Economic insecurity translates into
support for the far-right through feelings of relative deprivation, which arise
from negative comparisons drawn between actual economic well-being and one’s
expectations or a social reference group. Coping with such feelings increases
the likelihood of rejecting political elites and nurturing anti-foreign sentiments.
The concentration of despair in the United States among
low-income whites without college degrees compared with their Black and
Hispanic counterparts is striking.
Carol Graham, a Brookings senior fellow, and Sergio Pinto, a doctoral candidate at the
University of Maryland’s School of Public Policy, document this divide in “The
Geography of Desperation in America: Labor Force Participation, Mobility
Trends, Place, and Well-being,” a paper presented at a 2019 conference
sponsored by the Boston Federal Reserve:
Poor blacks are by far the most optimistic group compared to
poor whites: They are 0.9 points higher on the 0-10 scale (0.43 standard
deviations).

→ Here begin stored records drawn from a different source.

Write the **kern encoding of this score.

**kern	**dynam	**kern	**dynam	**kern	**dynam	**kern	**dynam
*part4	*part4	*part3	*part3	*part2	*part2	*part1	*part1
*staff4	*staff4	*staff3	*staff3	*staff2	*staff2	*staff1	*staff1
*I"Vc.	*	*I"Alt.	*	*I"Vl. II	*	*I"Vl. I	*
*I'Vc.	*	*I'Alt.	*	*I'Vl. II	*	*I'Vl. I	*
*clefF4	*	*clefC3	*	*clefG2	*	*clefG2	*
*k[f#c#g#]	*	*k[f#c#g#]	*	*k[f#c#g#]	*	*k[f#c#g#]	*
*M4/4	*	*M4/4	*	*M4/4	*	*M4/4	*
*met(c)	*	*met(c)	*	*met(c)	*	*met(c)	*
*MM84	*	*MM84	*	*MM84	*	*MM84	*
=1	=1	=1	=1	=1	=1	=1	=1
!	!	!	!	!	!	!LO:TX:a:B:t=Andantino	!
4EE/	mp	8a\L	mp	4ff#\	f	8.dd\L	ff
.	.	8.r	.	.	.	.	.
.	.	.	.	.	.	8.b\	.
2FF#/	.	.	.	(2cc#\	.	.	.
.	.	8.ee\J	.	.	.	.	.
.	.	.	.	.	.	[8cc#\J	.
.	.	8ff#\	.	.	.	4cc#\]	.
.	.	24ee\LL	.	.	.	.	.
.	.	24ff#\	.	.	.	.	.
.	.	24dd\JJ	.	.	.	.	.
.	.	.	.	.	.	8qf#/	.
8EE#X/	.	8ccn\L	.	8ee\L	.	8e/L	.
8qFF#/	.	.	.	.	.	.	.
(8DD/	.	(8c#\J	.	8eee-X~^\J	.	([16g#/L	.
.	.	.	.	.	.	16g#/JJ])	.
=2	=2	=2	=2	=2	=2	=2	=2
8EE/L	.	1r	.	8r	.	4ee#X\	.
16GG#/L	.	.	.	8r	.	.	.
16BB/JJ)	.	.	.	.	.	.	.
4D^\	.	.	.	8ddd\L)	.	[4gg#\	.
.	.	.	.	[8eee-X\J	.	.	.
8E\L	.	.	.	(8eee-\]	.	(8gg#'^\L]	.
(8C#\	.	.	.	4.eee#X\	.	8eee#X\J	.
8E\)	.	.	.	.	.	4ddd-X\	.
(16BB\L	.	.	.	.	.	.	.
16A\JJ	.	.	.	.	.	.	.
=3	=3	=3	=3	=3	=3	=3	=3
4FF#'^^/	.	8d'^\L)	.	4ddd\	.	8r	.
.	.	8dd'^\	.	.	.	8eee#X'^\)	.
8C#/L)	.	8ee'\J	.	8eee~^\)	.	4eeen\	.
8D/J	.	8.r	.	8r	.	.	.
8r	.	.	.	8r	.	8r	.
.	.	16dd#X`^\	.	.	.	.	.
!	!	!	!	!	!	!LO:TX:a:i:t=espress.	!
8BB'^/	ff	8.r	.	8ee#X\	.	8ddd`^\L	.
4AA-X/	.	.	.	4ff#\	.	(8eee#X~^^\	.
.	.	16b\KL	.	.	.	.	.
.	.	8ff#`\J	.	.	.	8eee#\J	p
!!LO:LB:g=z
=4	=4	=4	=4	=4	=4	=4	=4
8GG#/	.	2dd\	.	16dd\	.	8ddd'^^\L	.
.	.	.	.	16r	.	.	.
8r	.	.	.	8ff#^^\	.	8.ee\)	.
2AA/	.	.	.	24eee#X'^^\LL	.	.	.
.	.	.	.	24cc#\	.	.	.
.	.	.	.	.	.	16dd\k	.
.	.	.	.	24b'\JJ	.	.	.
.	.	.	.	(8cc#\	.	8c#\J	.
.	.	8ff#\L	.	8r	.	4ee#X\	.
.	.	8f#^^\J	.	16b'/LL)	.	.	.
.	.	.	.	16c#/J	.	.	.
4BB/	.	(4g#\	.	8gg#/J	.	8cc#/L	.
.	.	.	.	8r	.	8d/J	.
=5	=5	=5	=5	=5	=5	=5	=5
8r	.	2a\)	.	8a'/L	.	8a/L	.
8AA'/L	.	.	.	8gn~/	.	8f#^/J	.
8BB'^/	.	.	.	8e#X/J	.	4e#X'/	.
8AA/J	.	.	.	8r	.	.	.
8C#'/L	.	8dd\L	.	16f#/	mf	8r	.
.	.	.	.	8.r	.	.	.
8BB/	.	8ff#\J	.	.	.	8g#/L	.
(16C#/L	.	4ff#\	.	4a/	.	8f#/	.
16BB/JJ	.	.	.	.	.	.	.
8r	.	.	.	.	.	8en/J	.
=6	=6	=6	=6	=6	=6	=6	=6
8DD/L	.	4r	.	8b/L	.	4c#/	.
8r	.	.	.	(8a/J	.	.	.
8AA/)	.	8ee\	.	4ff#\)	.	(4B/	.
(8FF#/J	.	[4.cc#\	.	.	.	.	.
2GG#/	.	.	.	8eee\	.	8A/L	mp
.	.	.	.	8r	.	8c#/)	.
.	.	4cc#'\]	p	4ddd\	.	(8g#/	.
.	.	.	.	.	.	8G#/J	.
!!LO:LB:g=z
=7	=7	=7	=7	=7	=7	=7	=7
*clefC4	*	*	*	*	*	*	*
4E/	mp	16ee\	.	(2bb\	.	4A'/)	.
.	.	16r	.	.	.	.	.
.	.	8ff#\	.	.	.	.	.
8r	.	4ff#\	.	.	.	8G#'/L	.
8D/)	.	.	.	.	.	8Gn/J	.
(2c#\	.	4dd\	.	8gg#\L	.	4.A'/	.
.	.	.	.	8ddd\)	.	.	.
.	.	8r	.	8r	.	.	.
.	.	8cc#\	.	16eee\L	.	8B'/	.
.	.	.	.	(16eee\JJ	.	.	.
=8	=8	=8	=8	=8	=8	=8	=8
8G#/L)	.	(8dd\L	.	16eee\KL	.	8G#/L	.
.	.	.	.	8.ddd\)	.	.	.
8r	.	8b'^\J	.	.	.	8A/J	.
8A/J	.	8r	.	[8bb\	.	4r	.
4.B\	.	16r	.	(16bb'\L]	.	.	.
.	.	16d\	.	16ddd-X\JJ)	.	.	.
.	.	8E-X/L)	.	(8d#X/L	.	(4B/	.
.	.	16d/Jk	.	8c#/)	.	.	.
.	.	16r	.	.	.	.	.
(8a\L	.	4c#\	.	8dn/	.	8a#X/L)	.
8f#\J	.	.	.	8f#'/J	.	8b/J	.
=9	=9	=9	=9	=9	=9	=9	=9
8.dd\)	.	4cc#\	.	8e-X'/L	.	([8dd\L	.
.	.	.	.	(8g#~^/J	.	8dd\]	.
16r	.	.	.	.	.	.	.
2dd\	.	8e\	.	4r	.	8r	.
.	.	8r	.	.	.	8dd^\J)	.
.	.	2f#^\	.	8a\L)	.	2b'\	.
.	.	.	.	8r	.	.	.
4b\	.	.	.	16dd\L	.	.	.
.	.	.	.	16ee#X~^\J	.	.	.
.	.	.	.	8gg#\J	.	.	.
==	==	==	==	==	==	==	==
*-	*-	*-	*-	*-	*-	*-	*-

Poor blacks are also 14 percentage points (0.28 standard
deviations) less likely to report stress the previous day, half as likely as
poor whites to report stress in the previous day, while poor Hispanics fall
somewhere in the middle.
Graham and Pinto measured poll
respondents’ sense of purpose, sense of community and their financial and
social well-being and found that “blacks and Hispanics typically score higher
than whites,” noting that “these findings highlight the remarkable levels of
resilience among blacks living in precarious circumstances compared to their
white counterparts.”
Graham and Pinto write:
The deepest desperation is among cohorts in the white
working class who previously had privileged access to jobs (and places) that
guaranteed stable, middle-class lives. Rather ironically, African Americans and
Hispanics — the cohorts that historically faced high levels of discrimination —
retain higher levels of well-being, especially hope for the future.
The data suggest that a large segment of the white,
non-college population lives day-by-day in a cauldron of dissatisfaction, a
phenomenon that stands apart from the American tradition.
This discontent drew many disaffected Americans to Donald Trump,
and Trump’s defeat in 2020 has produced millions of still more disaffected
voters who support his claim that the election was stolen."